Plus more and more I was building firmware for rare boards that did not have their firmware committed to the main QMK repo. What to do?
The code in this repo contains my userspace and the custom keymaps I need to get the most out of the boards I have. It also contains scripts to set the QMK environment up that I need.
For local dev, it assumes you have mise, uv, git, and rsync, and
probably more. mise runs the tasks; uv installs the qmk CLI.
It's worth noting that QMK recommends not using the latest AVR GCC (avr-gcc)
package. In its own setup scripts (referenced from util/qmk_install.sh at the
time of this writing), it explicitly installs an old version before attempting
to connect to a package repo to install the latest.

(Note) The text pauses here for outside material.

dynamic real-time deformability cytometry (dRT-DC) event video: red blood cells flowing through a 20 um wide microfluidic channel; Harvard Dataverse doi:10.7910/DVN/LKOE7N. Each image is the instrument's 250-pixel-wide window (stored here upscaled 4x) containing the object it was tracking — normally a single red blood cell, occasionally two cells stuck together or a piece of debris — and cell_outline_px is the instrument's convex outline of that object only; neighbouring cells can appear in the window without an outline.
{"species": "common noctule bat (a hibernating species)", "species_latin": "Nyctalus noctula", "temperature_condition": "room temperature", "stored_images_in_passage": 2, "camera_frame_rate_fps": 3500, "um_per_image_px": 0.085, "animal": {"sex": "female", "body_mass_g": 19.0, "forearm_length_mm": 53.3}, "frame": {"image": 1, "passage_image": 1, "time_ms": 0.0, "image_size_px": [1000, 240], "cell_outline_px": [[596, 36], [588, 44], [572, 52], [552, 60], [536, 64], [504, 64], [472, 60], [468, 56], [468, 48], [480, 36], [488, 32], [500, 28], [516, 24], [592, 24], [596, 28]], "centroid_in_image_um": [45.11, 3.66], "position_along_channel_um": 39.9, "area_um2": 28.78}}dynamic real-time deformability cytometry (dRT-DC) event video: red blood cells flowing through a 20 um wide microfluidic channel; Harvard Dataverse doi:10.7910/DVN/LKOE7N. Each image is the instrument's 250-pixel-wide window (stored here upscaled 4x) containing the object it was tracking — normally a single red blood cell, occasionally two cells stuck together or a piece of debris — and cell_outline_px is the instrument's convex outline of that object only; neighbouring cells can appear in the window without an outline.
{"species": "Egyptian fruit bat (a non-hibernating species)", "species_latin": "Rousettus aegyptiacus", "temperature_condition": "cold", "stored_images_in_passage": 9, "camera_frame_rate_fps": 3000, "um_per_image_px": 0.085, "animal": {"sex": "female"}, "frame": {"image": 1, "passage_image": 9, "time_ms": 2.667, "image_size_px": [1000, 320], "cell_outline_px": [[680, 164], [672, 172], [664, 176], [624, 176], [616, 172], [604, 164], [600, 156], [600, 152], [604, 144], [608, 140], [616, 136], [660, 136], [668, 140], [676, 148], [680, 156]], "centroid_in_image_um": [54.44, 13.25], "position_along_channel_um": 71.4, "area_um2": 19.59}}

The install scripts are good reference points to help you install the right versions locally.
First, install the QMK CLI by following the official guide at
https://docs.qmk.fm/cli. That installs the build prerequisites (compiler
toolchains) that mise run setup relies on.
Then run uv sync, mise run setup, and mise run sync-all to set everything
up. Running them again should do the bare minimum to get you to a working
environment. Check out mise.toml and the mise-tasks/ folder if you are
curious what they do.
Once set up, run qmk commands through mise. For example:
mise run qmk flash -kb keyhive/ut472 -km patcoll
If you need to use firmware from a repo that is not the main repo, drop its
files under firmware/ and add the keyboard to the keymaps file. mise run sync <keyboard> rsyncs those files into the main QMK repo under working_area.
I've found that most/all QMK forks with custom firmware can have their custom firmware files copied into the latest version of the main QMK repo and compiled without any issues. This way you always have the latest QMK bugfixes and improvements and the custom firmware you need. Best of both worlds.
There are examples under firmware/ to copy and customize.
When editing files in the userspace, it can be useful to test your changes across all custom keymaps.
Run mise run test to test building all the keymaps.